Le temperature rigide ad alta quota. Gli abissi marini dove far riposare le uve, o direttamente le bottiglie. E poi ancora, i cunicoli di un’antica miniera d’argento, e ovviamente il legno di grandi botti o barrique, l’acciaio, l’anfora, le vasche in cemento o il cocciopesto. Le vie per affinare un vino sono infinite. In alcuni casi arrivano dalle tradizioni antiche, e in altri sono vere sperimentazioni.
Non sempre però serve un contenitore speciale, o magiche ambientazioni. Per Peppe Vessicchio, musicista, arrangiatore, direttore d’orchestra, compositore è la musica a poter intervenire sull’affinamento per migliorare il vino. Il suo progetto, ideato in collaborazione con Riccardo Iacobone, ceo di due aziende vitivinicole basate in Abruzzo, Rosarubra e Torri Cantine, si chiama Musiké, consta di quattro etichette: Sesto armonico bianco e Sesto armonico rosso a base di Trebbiano d’Abruzzo e Montepulciano d’Abruzzo, poi ci sono Riccardo I, blend di Primitivo e Malvasia nera Igt, e Alfalyr, blend di Chardonnay e Malvasia Igt.
Affinamento armonico-naturale
I vini di Vessicchio, istituzione della musica italiana, vengono sottoposti ad un affinamento in musica armonico-naturale, con brani scelti e composti dal maestro, ormai da anni impegnato in esperimenti che dimostrano quanto la musica influisca positivamente sulla crescita delle piante. Il metodo utilizzato si chiama FREman, e attinge a note specifiche che evolvono i legami e li rendono equilibrati e godibili.
La tecnica di “armonizzazione“ del vino, promossa e attuata dal maestro, ha già contribuito all’affermazione di alcune monovarietà come Barbera, Asprinio, Negroamaro e Grecanico. Si tratta di una sperimentazione agro-musicale che dimostra i benefici apportati ai prodotti naturali, attraverso le frequenze della musica cosiddetta “armonico-naturale”.

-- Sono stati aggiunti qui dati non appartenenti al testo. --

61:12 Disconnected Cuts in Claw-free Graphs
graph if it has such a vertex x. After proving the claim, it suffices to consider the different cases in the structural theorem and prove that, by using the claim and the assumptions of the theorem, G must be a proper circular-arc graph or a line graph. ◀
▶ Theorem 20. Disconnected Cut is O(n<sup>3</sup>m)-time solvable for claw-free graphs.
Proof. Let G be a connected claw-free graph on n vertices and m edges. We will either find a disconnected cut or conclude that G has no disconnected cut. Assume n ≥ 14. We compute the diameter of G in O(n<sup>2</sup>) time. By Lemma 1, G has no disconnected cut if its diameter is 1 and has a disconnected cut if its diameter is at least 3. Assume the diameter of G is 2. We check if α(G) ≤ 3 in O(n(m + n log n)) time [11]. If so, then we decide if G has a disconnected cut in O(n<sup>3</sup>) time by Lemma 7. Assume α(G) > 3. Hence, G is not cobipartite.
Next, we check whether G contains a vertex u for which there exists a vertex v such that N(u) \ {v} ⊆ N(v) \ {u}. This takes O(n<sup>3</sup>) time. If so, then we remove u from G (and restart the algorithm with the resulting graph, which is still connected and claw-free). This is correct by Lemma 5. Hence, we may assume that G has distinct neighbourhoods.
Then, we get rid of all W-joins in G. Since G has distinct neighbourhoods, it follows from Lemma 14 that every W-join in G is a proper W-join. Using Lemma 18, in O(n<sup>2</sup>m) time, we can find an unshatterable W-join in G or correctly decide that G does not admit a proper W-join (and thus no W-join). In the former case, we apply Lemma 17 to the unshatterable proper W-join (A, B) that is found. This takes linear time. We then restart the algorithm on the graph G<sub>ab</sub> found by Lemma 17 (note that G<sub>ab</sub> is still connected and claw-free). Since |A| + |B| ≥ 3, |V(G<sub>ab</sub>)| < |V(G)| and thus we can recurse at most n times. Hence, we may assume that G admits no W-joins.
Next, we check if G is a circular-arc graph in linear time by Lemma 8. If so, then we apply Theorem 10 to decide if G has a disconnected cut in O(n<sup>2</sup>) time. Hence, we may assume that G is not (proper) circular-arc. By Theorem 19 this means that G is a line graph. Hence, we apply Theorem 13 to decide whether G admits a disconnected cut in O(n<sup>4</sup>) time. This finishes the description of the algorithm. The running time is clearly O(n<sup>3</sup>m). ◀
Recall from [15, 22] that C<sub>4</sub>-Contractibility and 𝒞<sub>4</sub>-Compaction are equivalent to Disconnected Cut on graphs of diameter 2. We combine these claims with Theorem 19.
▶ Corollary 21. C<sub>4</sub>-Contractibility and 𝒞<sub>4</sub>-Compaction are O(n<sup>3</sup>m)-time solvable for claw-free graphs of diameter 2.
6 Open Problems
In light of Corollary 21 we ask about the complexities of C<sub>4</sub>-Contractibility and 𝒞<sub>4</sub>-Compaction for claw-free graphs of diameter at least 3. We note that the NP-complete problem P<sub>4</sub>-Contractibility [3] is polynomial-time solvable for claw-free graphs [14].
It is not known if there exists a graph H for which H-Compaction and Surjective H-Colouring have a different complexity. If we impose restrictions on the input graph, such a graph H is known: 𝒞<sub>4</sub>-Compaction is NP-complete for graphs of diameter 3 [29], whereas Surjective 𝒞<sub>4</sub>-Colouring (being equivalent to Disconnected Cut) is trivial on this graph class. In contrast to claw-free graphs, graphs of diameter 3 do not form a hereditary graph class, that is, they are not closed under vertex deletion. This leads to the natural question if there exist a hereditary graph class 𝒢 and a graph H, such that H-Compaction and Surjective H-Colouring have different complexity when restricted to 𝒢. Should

Le note inducono il vino alla cosiddetta catalisi ristrutturativa: il vino cerca all’interno di sé stesso le condizioni di equilibrio di legami. Non che il vino cambi nella sua composizione, ma è nel suo gusto che si riscontrerebbero miglioramenti tali da renderne straordinaria persino la longevità.
Al progetto è connesso un aspetto culturale e sociale, perché contribuisce a sostenere un’orchestra giovanile e musicisti di talento che non possono permettersi gli studi.

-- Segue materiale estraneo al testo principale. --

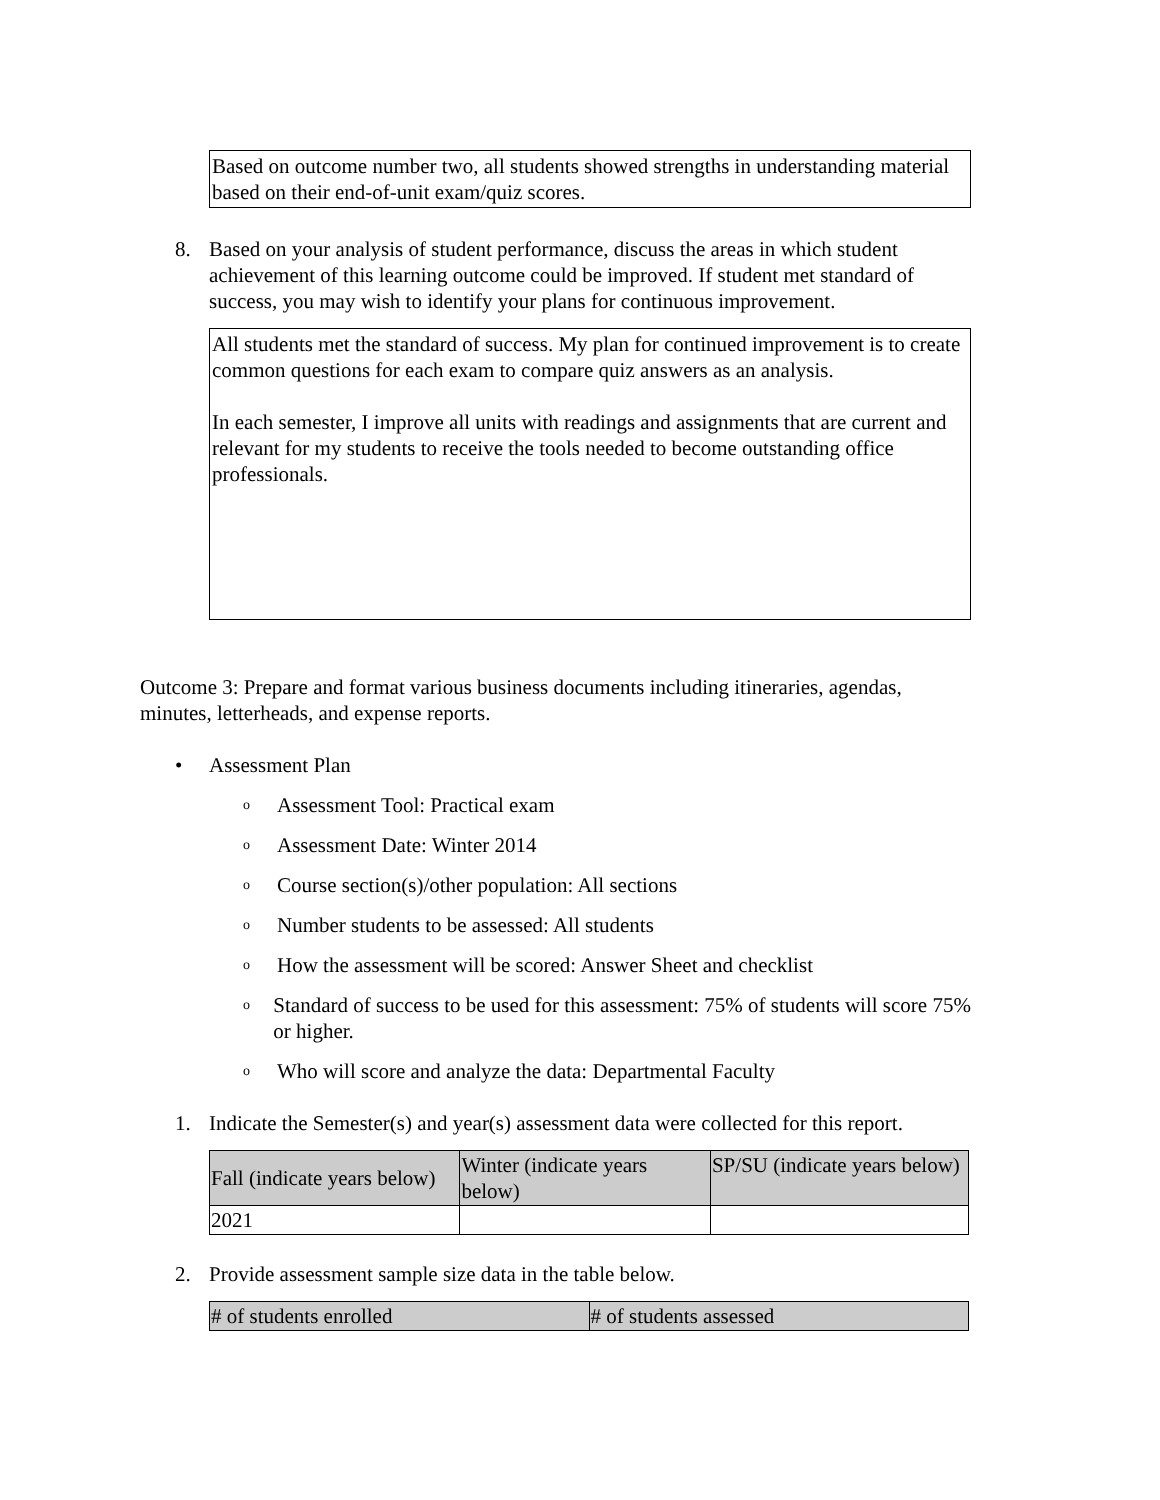Based on outcome number two, all students showed strengths in understanding material based on their end-of-unit exam/quiz scores.
8. Based on your analysis of student performance, discuss the areas in which student achievement of this learning outcome could be improved. If student met standard of success, you may wish to identify your plans for continuous improvement.
All students met the standard of success. My plan for continued improvement is to create common questions for each exam to compare quiz answers as an analysis.
In each semester, I improve all units with readings and assignments that are current and relevant for my students to receive the tools needed to become outstanding office professionals.
Outcome 3: Prepare and format various business documents including itineraries, agendas, minutes, letterheads, and expense reports.
• Assessment Plan
o
Assessment Tool: Practical exam
o
Assessment Date: Winter 2014
o
Course section(s)/other population: All sections
o
Number students to be assessed: All students
o
How the assessment will be scored: Answer Sheet and checklist
o
Standard of success to be used for this assessment: 75% of students will score 75% or higher.
o
Who will score and analyze the data: Departmental Faculty
1. Indicate the Semester(s) and year(s) assessment data were collected for this report.
| Fall (indicate years below) | Winter (indicate years below) | SP/SU (indicate years below) |
| --- | --- | --- |
| 2021 | | |
2. Provide assessment sample size data in the table below.
| # of students enrolled | # of students assessed |
| --- | --- |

La musica nel panorama vitivinicolo italiano
Ma di esperimenti musicali, il panorama vitivinicolo italiano ed europeo è puntellato ormai da anni, tanto da essere praticamente impossibile annoverarli tutte.
Tra alcuni esempi, c’è Christoph Ruck, responsabile della cantina del ristorante Römmerts Weinwelt di Volkach, in Baviera, che ha dimostrato le diversità di 900 bottiglie di Müller-Thurgau. Lasciate riposare in recipienti di cemento, metà delle quali sottoposte alle sonorità della musica jazz e l’altra metà di musica pop.
E ancora nel 2016 l’azienda Rocche dei Manzoni ha presentato il primo spumante metodo classico affinato con la musica, il Valentino Brut Cuvée Speciale Door 185th. Chardonnay, pinot nero e pinot meunier di 4 annate, 8 anni sui lieviti, ogni notte per 3 ore sotto le note musicali di Ezio Bosso, compositore, pianista, contrabbassista e direttore d’orchestra italiano, scomparso prematuramente nel 2020.
Cambiando continente, in Cile il winemaker Juan Ledesma ha ideato il progetto Terroir Sonoro, finanziato dal Fondo per l’Innovazione Agricola del Paese, con cui la musica entra nelle botti, durante i 6 mesi di affinamento, e risuona per 24 ore su 24, 7 giorni su 7, con piccoli diffusori inseriti dentro le barriques, ognuna ad una tonalità differente in base alla frequenza vibratoria della stessa barrique.
Tornando in Italia c’è chi la musica l’ha portata direttamente in vigna e ad assorbire le sue influenze sono gli acini di uva. È il caso di Carlo Cignozzi, avvocato, appassionato di musica che nel 2000 ha creato il Paradiso di Frassina, antico podere risalente al Medioevo nella terra del Brunello di Montalcino, dove ha sperimentato gli effetti della musica sulle viti, accompagnando la crescita delle uve con la musica di Mozart. Il progetto è sostenuto da una ricerca scientifica eseguita dalle università di Firenze, Pisa ed Arezzo, ed è valso la definizione dei filari come delle Vigne di Mozart.